Und nun muss man sagen, dass die Aufgabe des Vaters erst dann beendet ist, wenn sich das Kind auch von ihm abgelöst hat. Weder soll die Mutter die Göttin sein, die für alles verantwortlich ist, noch soll der Vater der Gott sein, dem man strikten Gehorsam schuldet. Deshalb gehört es auch zur Vaterrolle, dem Kind den Weg zum Vater im Himmel zu öffnen, und damit den Weg zur Freiheit.

Meistens heißt es ja: für Religion ist die Mutter zuständig. Aber man hat das mal untersucht, und es ist herausgekommen, dass Kinder im Bereich der Religion und der Wertentscheidungen sich stärker den Vater als Orientierung nehmen. Der Vater steht für die Ordnung und die Regeln, die in der Welt gelten, und deshalb ist seine Haltung zum Glauben so wichtig. Und mit seiner ganzen Art macht er es dem Kind leichter oder schwerer, dem Vater im Himmel zu vertrauen.

In der Bibel wird Gott ja mit mütterlichen und väterlichen Bildern beschrieben. Aber es ist tatsächlich so, dass die väterlichen Bilder überwiegen. Vielleicht können wir das jetzt verstehen. Der Vater ist für das Kind zuerst der Fremde, der dann zum Vertrauten wird. Die Beziehung zu ihm ist nicht selbstverständlich wie die zur Mutter, sondern sie muss extra begründet werden. So ist Gott ja zunächst auch der ganz andere, er ist nicht wie wir, er ist heilig und hoch erhaben. Es ist nicht selbstverständlich, dass wir eine Beziehung zu ihm haben. Die muss erst gegründet werden. Der Herr des Weltalls sagt zu Staubkörnern: du bist mein geliebtes Kind! Als erster hat das der Mensch Jesus bei seiner Taufe gehört. Und jetzt lädt er uns ein zu diesem Vater. Und wenn wir dem Ruf folgen, dann wird aus dem stummen Weltall oder aus dem unberechenbaren Schicksal der Vater im Himmel, und er nimmt uns an der Hand und zeigt uns die Welt und wie man in ihr leben kann. Wir können ihn nicht manipulieren oder seine Regeln mal eben außer Kraft setzen, aber wenn wir ihm vertrauen, dann werden wir den Sinn dieser Regeln verstehen, und wir werden uns an ihnen freuen.

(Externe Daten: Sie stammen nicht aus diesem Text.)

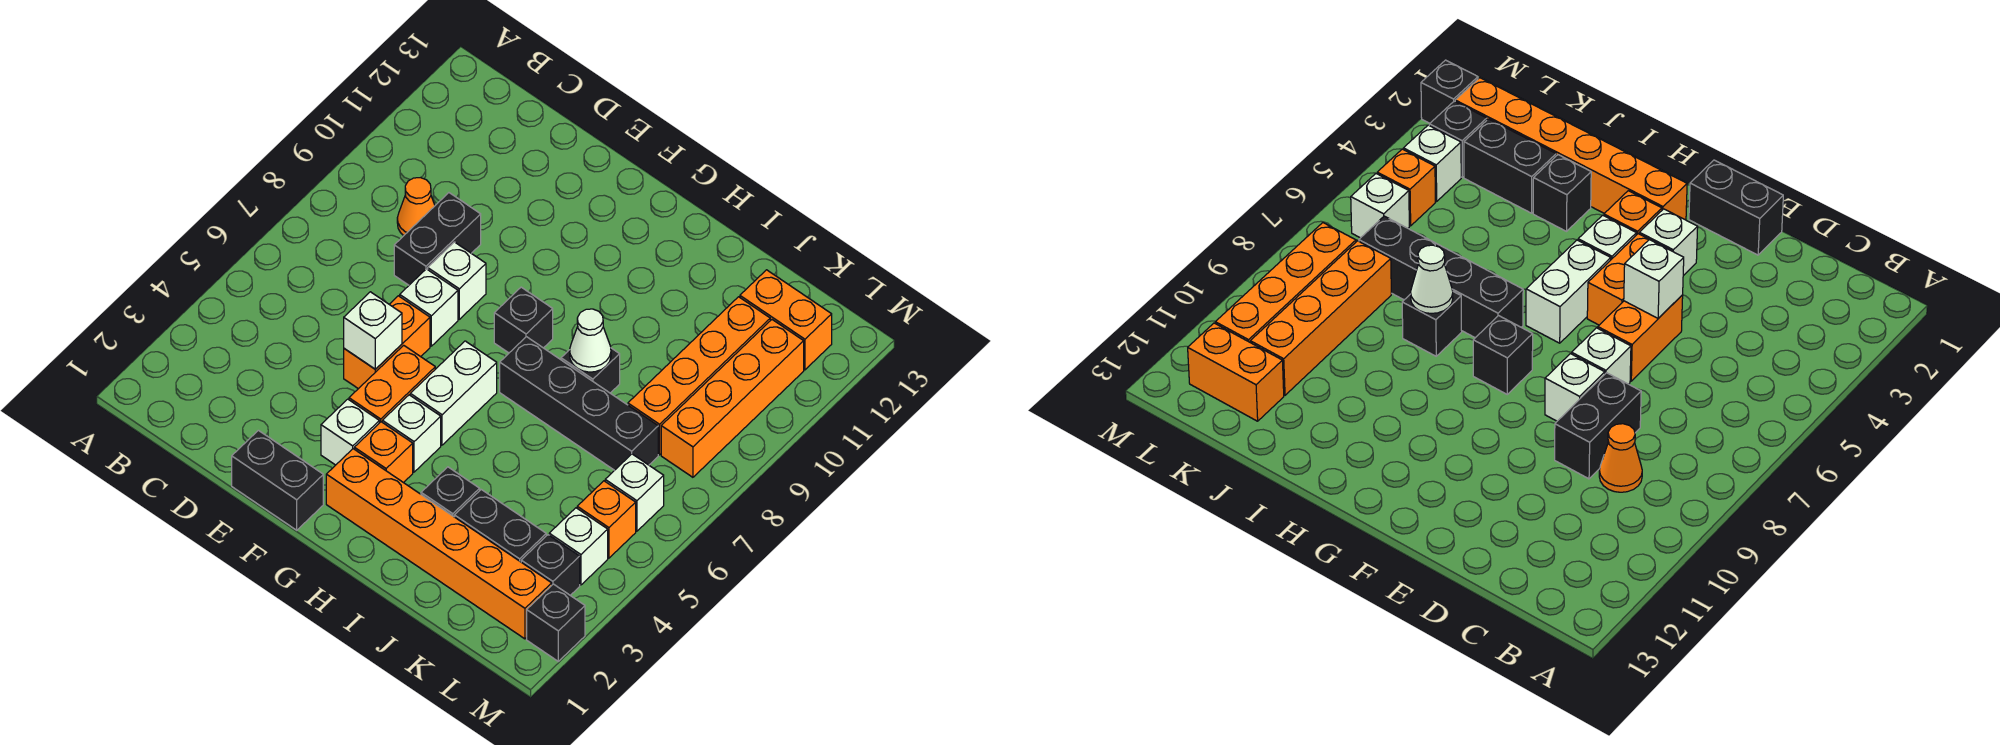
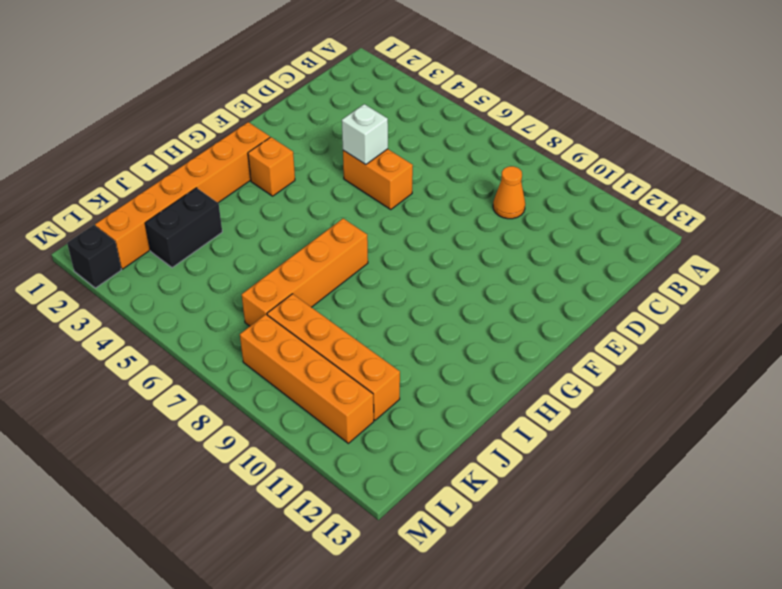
orange 1x4 brick [242,218,368,326] -> black 1x4 brick [500,337,658,470]
none -> black 1x2 brick [394,193,481,285]
none -> black 1x2 brick [232,430,323,530]
none -> white 1x1 brick [400,269,458,346]

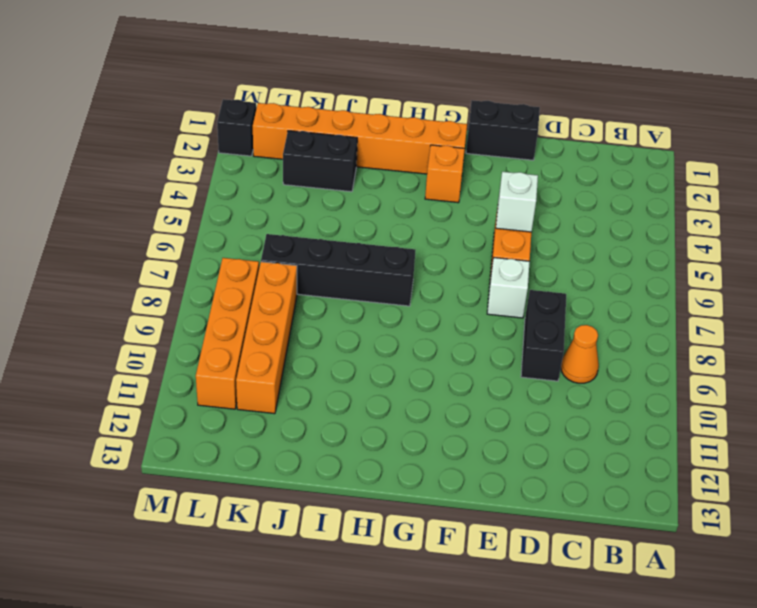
none -> white 1x1 brick [428,242,486,319]
none -> white 1x1 brick [321,399,379,465]
none -> orange 1x2 brick [349,345,435,423]

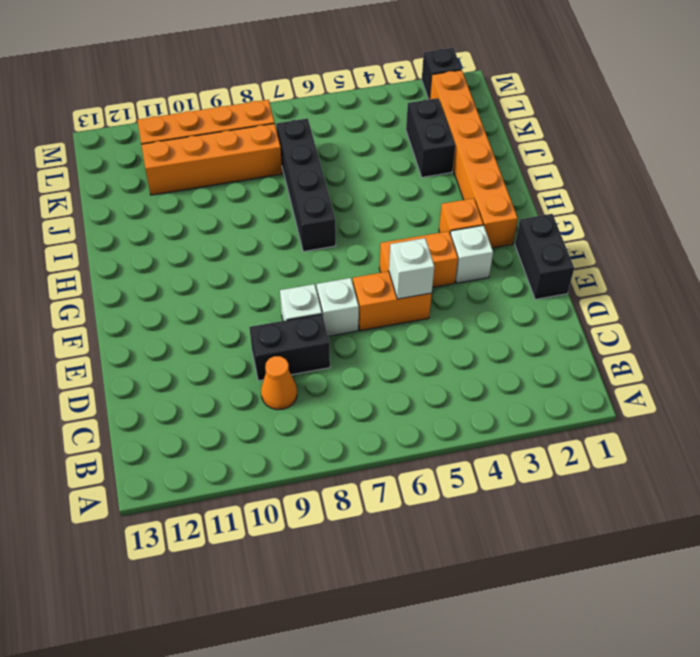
none -> white 1x1 brick [382,395,441,472]
none -> white 1x2 brick [410,341,497,445]
none -> black 1x1 brick [494,287,553,353]

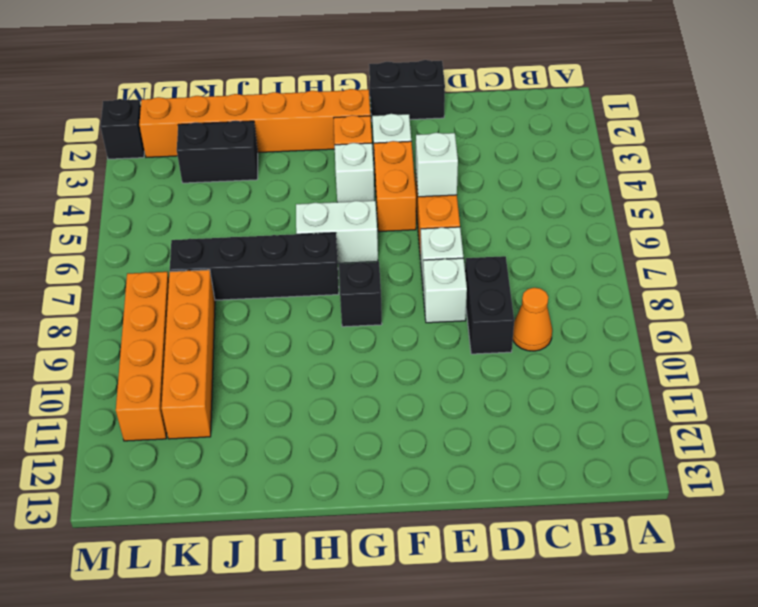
white 1x2 brick [296,201,378,263] -> white 1x2 brick turned to [410,341,497,445]
none -> black 1x1 brick [421,467,480,517]
none -> black 1x1 brick [561,348,620,393]
none -> orange 1x2 brick [740,270,832,370]

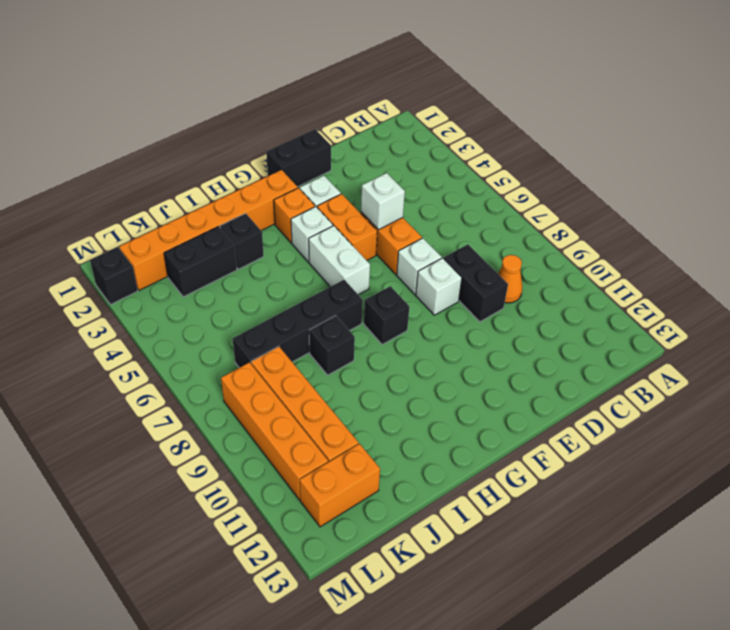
none -> black 1x1 brick [521,535,580,595]
none -> white 1x1 brick [549,508,608,585]
none -> orange 1x1 brick [577,481,636,558]

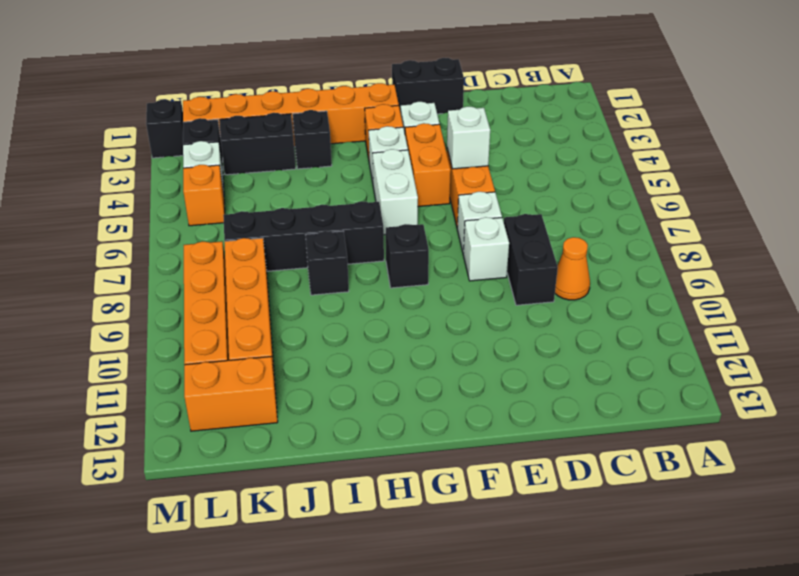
none -> white 1x1 brick [605,454,664,531]
none -> white 1x1 cone [570,309,611,372]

Wer für ein Kind Vater ist, der bereitet es mit seiner Art schlecht oder recht vor auf die Begegnung mit diesem Vater im Himmel, gegenüber dem wir, wenn wir ihn lieben, alle Kinder sind. Vor ihm stehen wir auf einer Stufe, ob wir nun Eltern oder Kinder, Mütter oder Väter sind.